━━━ SOURCE EXCERPT ━━━

Monday, November 21, 2011

Signatures and Cameras

If you haven’t been getting many calls for or inquiries about digital signatures from buyers and sellers yet, that could soon change. Awareness is growing, helped in no small part by Docusign’s launch of a free branded app targeting consumers.
DocuSign Ink makes it easy for them to sign and archive documents with a electronic version of their signature right on their iPad or iPhone or in regular email including Outlook .
The intuitive nature of these user friendly solutions, and the way they simplify what some consumers might see as an intimidating technology could pave the path to broader acceptance,and give you good cause to investigate and start offering digital signatures for real estate  , if you aren’t already there.

Thinking about replacing your compact digital camera in the next few months? Seriously weigh the capabilities of a new smartphone as its replacement replacement for a compact point and shoot. It may be “good enough” for your real estate photo and video needs, leaving you with one less peice of hardware to carry.
Even the serious shooters and reviewers are starting to ponder that path, as reflected in this detailed article from Ars Technica  on the iPhone 4S 
. If that idea sounds appealing,also here’s a round-up from the New York Times on accessory lenses and such which can make that phone a better camera 

Tuesday, October 4, 2011

Are QR codes delivering for you?

Just did a story for one of the graphics magazines I write for on QR codes.

Now there’s a technology where Realtors have really taken the lead.

━━━ DATASET ENTRIES ━━━

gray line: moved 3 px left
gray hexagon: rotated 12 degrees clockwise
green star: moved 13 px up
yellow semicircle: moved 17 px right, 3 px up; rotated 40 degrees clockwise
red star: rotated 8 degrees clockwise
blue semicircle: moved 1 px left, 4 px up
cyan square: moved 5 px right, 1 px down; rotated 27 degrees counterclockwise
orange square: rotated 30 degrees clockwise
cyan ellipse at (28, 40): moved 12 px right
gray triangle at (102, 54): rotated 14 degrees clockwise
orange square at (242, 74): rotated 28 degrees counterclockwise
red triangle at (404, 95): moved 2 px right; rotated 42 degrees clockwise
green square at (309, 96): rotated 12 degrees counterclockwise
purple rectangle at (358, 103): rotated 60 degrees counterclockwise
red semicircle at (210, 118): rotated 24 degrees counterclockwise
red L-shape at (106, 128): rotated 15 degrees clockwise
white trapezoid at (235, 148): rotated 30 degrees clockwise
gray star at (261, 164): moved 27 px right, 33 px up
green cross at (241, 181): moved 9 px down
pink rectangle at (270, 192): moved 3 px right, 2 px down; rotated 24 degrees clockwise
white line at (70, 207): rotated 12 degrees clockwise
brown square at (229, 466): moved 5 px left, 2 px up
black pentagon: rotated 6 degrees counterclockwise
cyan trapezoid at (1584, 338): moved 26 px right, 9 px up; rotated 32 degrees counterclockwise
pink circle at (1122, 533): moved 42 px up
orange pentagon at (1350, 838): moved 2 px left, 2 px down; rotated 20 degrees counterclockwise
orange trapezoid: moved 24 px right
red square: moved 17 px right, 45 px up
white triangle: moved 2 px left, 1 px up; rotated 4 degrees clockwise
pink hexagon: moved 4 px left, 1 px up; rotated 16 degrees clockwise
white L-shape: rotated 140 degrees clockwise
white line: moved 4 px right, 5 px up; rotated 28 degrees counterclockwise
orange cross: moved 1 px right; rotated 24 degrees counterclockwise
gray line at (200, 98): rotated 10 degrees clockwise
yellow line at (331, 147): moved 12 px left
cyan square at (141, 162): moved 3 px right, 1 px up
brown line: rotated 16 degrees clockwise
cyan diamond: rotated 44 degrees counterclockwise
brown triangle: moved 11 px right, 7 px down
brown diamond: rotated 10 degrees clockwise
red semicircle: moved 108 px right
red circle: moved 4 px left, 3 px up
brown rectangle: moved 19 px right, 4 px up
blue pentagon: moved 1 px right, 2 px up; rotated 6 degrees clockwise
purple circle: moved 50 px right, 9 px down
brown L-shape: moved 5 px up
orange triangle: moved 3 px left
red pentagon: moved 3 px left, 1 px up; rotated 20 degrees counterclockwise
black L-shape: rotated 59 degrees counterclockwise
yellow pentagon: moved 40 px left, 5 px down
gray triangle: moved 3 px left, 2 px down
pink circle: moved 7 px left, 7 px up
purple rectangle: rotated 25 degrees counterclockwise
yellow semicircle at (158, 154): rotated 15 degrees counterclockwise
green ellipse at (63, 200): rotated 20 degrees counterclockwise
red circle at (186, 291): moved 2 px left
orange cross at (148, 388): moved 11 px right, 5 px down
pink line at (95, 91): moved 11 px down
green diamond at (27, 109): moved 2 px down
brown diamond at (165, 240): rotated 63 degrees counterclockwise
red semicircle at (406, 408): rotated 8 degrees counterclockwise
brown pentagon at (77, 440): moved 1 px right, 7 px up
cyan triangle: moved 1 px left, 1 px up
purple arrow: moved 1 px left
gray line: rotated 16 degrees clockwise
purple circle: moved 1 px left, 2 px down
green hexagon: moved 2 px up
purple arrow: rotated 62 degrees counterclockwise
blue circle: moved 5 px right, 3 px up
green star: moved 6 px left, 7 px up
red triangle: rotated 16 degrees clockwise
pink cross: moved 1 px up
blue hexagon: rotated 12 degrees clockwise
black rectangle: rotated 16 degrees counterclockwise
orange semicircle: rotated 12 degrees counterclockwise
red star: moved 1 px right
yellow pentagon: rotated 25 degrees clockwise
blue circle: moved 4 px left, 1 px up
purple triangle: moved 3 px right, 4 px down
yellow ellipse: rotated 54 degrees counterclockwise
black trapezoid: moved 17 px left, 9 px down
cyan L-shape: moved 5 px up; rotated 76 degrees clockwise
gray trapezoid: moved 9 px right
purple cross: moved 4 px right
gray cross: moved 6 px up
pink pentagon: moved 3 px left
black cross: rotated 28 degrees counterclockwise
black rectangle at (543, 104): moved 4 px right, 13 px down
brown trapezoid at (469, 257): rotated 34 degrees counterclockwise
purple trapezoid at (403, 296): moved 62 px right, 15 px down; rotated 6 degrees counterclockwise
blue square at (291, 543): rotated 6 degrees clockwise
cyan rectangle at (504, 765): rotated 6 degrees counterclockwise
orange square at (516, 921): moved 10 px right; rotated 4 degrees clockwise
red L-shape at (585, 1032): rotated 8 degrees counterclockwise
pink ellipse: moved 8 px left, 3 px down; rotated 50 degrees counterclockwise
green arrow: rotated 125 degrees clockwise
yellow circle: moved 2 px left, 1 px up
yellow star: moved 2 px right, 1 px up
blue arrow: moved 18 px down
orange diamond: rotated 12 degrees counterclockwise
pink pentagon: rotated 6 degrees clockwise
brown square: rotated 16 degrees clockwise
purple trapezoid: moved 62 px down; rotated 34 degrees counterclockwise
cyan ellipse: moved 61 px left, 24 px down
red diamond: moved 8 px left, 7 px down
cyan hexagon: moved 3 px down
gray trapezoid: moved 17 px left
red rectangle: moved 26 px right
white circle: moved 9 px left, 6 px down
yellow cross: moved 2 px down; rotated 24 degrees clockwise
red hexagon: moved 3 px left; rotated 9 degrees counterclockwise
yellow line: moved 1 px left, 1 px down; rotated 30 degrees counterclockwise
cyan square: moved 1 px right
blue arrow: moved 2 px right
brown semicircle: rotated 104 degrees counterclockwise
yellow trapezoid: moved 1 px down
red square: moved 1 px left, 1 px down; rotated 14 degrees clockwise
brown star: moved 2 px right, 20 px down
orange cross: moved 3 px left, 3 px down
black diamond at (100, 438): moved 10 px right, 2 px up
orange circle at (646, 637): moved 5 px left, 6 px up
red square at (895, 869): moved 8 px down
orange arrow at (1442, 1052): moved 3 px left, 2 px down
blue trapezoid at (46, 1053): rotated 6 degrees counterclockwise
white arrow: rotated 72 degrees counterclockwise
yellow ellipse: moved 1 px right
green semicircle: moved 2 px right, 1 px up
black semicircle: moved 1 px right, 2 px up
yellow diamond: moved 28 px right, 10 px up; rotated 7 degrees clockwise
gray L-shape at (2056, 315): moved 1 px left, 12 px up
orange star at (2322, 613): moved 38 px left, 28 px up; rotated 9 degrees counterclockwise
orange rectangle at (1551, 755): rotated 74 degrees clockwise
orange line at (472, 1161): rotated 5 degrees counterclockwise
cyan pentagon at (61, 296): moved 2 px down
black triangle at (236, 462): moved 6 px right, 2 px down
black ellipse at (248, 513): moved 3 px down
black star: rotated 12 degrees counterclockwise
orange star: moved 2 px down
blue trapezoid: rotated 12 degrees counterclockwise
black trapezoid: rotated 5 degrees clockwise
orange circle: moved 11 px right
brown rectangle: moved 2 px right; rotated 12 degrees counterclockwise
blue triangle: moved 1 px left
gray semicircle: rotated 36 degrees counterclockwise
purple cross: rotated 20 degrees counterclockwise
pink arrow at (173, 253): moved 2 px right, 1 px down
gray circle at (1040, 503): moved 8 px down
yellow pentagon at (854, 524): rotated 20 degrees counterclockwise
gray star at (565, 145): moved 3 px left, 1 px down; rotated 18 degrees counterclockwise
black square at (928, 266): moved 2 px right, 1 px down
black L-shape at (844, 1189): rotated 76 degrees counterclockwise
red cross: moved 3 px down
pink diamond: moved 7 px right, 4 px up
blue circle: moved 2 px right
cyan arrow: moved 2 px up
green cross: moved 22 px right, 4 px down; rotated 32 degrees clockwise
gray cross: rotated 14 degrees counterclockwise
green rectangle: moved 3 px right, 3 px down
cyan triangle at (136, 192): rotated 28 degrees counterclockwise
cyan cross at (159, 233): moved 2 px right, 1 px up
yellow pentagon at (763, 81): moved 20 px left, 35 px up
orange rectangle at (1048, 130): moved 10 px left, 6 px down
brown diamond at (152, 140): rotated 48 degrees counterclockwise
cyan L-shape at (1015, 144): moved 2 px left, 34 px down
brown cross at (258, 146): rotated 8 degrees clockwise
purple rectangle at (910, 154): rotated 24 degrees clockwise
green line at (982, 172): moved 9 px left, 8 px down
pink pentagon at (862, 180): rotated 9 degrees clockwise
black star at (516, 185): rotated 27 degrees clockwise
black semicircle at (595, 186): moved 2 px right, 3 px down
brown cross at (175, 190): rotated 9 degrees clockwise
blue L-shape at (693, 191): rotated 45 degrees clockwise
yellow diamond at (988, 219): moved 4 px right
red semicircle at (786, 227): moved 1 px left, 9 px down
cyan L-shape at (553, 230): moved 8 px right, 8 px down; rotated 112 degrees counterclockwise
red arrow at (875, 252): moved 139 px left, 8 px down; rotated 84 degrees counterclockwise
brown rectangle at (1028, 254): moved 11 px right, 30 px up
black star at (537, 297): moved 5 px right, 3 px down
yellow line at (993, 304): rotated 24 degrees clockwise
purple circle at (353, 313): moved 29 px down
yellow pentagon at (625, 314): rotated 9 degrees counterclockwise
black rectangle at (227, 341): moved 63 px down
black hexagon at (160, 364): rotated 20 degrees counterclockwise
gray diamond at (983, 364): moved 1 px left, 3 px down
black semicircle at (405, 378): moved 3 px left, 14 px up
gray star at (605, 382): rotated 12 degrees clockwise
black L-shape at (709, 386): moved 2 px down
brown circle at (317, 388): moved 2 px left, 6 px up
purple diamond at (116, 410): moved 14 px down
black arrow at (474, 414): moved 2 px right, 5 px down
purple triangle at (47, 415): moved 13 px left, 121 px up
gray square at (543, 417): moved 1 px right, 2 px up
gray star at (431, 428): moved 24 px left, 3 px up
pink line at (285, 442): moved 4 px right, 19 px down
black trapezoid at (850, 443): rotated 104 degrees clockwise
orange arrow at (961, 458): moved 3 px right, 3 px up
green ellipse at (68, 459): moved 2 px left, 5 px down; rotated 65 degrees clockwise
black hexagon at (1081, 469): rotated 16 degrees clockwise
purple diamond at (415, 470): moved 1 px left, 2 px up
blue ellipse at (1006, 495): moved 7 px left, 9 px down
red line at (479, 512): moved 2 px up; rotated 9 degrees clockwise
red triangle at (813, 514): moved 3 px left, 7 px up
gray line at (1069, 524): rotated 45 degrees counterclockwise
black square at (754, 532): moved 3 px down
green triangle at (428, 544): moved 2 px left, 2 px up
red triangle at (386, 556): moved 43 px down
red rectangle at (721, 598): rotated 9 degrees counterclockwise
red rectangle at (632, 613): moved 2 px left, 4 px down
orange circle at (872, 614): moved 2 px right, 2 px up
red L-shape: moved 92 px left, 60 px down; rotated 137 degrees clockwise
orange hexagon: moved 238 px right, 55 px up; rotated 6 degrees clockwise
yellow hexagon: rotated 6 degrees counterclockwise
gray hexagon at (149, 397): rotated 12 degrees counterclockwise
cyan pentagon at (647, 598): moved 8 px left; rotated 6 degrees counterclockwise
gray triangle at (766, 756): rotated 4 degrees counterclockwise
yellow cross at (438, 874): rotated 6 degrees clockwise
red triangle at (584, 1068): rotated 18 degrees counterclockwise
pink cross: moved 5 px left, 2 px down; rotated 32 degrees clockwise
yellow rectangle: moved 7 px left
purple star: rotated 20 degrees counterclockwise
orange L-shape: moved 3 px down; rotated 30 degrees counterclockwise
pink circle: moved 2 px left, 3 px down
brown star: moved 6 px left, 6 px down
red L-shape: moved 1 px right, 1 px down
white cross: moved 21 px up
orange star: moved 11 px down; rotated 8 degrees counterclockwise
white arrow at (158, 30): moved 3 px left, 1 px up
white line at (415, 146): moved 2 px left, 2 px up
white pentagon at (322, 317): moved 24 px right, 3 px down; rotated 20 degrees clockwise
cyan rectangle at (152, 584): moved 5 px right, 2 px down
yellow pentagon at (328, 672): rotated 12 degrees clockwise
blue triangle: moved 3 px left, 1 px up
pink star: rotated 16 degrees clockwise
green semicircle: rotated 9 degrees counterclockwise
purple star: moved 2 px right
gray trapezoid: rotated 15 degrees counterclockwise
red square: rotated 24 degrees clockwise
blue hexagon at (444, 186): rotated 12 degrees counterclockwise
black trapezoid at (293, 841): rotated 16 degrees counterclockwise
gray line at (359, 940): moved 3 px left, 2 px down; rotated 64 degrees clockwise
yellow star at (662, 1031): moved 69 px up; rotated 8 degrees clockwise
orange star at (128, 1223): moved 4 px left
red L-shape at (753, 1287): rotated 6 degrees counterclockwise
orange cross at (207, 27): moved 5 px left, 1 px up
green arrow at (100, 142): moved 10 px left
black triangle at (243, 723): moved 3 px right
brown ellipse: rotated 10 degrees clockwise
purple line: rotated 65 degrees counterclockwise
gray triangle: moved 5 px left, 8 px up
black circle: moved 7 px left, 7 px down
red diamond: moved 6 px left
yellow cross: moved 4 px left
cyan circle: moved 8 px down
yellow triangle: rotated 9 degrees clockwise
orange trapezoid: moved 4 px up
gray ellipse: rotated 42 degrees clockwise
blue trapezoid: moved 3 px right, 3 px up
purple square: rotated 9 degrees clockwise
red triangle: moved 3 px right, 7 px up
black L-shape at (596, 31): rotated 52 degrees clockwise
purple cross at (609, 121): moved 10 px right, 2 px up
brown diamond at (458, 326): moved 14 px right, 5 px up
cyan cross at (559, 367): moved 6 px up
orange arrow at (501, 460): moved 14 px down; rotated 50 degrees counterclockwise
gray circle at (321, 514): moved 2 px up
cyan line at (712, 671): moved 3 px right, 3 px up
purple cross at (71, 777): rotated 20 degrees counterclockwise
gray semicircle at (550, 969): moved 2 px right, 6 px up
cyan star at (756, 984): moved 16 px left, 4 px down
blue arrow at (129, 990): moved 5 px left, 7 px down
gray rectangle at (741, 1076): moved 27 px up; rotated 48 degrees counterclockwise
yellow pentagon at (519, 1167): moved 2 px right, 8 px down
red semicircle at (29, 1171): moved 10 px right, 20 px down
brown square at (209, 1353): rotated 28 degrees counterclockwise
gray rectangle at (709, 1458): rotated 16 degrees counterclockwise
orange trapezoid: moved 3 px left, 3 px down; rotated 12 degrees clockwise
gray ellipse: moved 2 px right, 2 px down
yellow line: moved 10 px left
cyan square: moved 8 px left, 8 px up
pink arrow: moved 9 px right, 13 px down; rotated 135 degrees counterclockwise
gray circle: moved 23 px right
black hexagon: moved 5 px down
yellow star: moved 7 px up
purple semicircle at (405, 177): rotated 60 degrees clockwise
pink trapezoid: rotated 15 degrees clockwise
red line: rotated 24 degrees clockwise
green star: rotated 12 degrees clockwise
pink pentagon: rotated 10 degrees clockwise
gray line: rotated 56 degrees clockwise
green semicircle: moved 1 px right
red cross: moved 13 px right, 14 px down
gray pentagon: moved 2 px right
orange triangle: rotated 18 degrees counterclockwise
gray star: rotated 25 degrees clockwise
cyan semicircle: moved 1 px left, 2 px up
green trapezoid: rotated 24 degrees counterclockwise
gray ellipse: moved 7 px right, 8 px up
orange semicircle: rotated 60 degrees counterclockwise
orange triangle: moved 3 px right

━━━

== EXERCISE TASKS ==
[1] Reproduce the stretch of the blog posts above from "The intuitive nature" through "hardware to carry.", keeping every word as it appears.
[2] Answer these questions using the blog posts above:
(a) What is the name of the free consumer app that DocuSign launched?
(b) Which phone is the subject of the detailed Ars Technica article?
(c) What was the topic of the story written for a graphics magazine?
[3] Based on the blog posts above, state whether each claim agrees with them. Answer yes or no, and quote the words that settle it.
(a) The New York Times round-up covers accessory lenses for phones.
(b) DocuSign's consumer app must be paid for.
(c) Realtors have lagged behind others in using QR codes.

== THE RESULTS ==
[1]
The intuitive nature of these user friendly solutions, and the way they simplify what some consumers might see as an intimidating technology could pave the path to broader acceptance,and give you good cause to investigate and start offering digital signatures for real estate  , if you aren’t already there.

Thinking about replacing your compact digital camera in the next few months? Seriously weigh the capabilities of a new smartphone as its replacement replacement for a compact point and shoot. It may be “good enough” for your real estate photo and video needs, leaving you with one less peice of hardware to carry.

[2]
(a) DocuSign Ink
(b) The iPhone 4S
(c) QR codes

[3]
(a) Yes: "a round-up from the New York Times on accessory lenses and such which can make that phone a better camera"
(b) No: "a free branded app targeting consumers"
(c) No: "Now there’s a technology where Realtors have really taken the lead."